**PROBLEM DETAILS**: Please work out how many of the lines below include "zero". Only the number should be given.

**GIVEN RECORDS**:
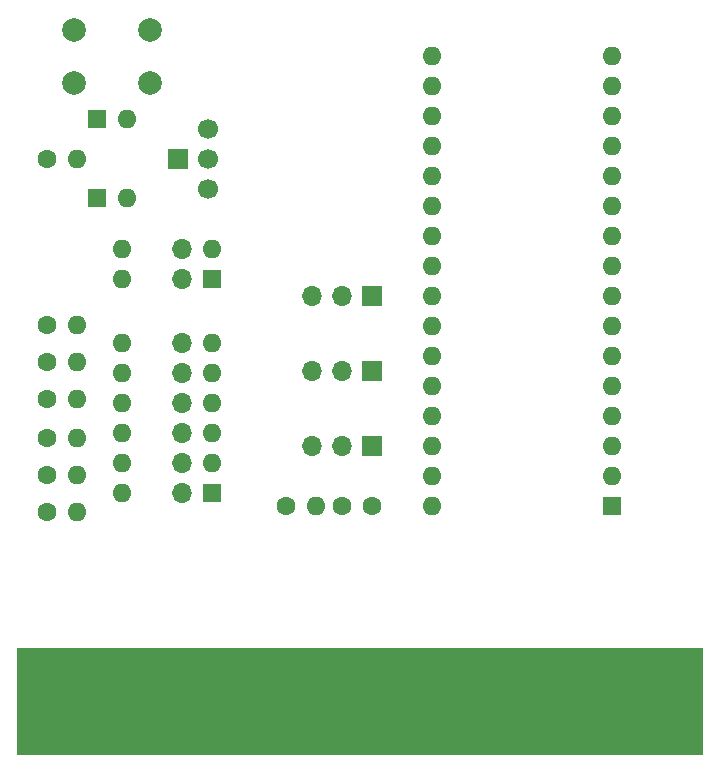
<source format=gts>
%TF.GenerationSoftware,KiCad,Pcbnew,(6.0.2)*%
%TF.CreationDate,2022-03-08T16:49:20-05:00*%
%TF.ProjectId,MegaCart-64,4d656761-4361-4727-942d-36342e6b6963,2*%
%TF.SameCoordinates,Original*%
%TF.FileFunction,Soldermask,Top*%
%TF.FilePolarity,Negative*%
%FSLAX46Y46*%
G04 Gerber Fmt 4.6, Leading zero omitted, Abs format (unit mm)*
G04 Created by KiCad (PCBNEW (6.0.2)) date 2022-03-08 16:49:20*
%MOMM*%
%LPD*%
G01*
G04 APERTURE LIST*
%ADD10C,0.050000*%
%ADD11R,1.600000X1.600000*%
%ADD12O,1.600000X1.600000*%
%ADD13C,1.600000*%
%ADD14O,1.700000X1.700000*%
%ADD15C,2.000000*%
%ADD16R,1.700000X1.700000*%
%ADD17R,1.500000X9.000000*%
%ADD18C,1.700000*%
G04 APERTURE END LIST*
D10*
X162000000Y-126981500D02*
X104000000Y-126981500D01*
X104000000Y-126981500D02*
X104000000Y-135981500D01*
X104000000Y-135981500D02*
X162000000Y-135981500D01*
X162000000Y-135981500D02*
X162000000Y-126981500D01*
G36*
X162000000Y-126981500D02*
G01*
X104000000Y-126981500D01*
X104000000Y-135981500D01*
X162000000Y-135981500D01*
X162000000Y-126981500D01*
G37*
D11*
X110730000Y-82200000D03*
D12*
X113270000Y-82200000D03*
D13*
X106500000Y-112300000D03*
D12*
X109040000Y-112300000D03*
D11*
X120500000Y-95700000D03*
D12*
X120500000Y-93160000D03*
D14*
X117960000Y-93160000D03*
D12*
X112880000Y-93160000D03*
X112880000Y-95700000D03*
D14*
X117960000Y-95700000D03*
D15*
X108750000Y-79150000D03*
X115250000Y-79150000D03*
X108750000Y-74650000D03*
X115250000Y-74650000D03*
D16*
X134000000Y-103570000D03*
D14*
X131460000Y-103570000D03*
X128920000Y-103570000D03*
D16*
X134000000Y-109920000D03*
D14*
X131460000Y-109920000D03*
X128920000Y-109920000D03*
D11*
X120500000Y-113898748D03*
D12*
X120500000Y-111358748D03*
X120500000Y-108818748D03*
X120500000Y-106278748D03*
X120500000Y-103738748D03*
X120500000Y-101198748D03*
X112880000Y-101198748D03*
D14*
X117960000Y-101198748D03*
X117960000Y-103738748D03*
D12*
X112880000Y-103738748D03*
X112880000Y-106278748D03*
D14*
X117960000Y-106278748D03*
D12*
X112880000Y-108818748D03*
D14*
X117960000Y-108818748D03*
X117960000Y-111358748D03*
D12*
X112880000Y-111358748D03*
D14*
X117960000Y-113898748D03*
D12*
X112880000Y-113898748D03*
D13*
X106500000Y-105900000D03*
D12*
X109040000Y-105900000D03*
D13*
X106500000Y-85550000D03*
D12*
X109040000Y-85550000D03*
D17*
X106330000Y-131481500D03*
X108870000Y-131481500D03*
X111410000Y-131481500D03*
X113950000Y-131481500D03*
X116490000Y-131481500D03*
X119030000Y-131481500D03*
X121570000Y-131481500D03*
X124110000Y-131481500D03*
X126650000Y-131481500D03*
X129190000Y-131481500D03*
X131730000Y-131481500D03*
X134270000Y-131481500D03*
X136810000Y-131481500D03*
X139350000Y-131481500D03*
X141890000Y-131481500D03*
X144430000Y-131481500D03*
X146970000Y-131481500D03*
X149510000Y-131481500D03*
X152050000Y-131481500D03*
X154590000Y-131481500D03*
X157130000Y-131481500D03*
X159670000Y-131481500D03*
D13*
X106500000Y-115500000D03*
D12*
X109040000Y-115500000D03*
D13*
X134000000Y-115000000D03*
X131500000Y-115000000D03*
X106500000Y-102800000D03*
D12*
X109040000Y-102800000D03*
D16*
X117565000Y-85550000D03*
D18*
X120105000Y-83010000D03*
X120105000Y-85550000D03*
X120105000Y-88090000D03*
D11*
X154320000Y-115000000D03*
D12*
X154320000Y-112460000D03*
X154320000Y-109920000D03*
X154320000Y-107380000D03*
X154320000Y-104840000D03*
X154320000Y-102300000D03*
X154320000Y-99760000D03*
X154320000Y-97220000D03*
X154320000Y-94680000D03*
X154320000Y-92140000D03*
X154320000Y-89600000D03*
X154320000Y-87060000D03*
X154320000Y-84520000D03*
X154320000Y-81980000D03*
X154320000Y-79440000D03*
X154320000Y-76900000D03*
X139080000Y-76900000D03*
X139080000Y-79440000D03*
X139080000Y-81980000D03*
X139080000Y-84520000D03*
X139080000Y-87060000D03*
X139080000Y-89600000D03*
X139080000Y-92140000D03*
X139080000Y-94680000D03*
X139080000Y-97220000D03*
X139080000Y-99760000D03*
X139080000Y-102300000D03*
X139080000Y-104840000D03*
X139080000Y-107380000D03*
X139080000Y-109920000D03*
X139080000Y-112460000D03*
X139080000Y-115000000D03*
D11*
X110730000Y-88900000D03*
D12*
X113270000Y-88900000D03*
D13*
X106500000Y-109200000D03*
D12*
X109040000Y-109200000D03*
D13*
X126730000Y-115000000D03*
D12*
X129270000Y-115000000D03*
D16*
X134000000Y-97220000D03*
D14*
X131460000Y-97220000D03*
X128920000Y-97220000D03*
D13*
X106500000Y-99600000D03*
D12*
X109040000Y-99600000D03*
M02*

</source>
...
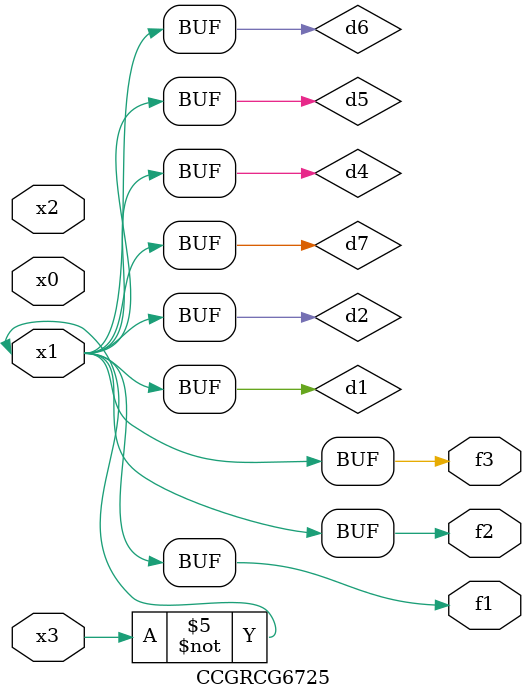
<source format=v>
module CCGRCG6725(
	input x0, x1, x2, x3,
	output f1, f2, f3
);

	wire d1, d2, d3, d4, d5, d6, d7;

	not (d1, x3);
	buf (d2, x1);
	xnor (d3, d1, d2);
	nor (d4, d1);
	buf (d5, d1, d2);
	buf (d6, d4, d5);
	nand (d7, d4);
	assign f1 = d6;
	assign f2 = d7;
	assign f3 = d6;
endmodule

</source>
---
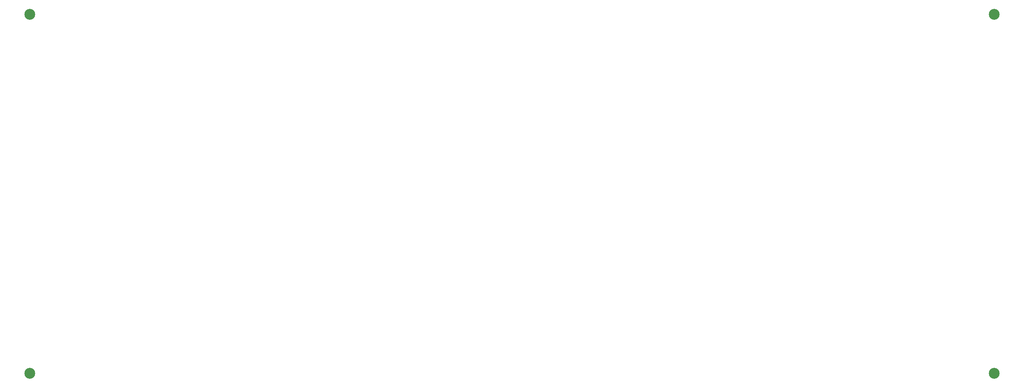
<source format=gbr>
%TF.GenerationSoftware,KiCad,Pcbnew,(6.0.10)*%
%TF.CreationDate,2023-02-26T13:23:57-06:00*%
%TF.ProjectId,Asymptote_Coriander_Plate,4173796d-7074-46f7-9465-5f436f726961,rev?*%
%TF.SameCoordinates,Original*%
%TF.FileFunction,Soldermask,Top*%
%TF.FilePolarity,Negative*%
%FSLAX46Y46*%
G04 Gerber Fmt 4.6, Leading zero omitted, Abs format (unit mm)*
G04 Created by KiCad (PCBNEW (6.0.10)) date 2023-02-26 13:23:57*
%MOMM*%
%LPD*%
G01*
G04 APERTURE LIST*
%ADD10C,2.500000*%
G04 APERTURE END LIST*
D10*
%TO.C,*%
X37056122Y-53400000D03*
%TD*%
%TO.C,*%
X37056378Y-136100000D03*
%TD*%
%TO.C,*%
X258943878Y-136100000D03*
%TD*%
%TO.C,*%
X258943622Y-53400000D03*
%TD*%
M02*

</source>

**SOLVED EXERCISE**: 2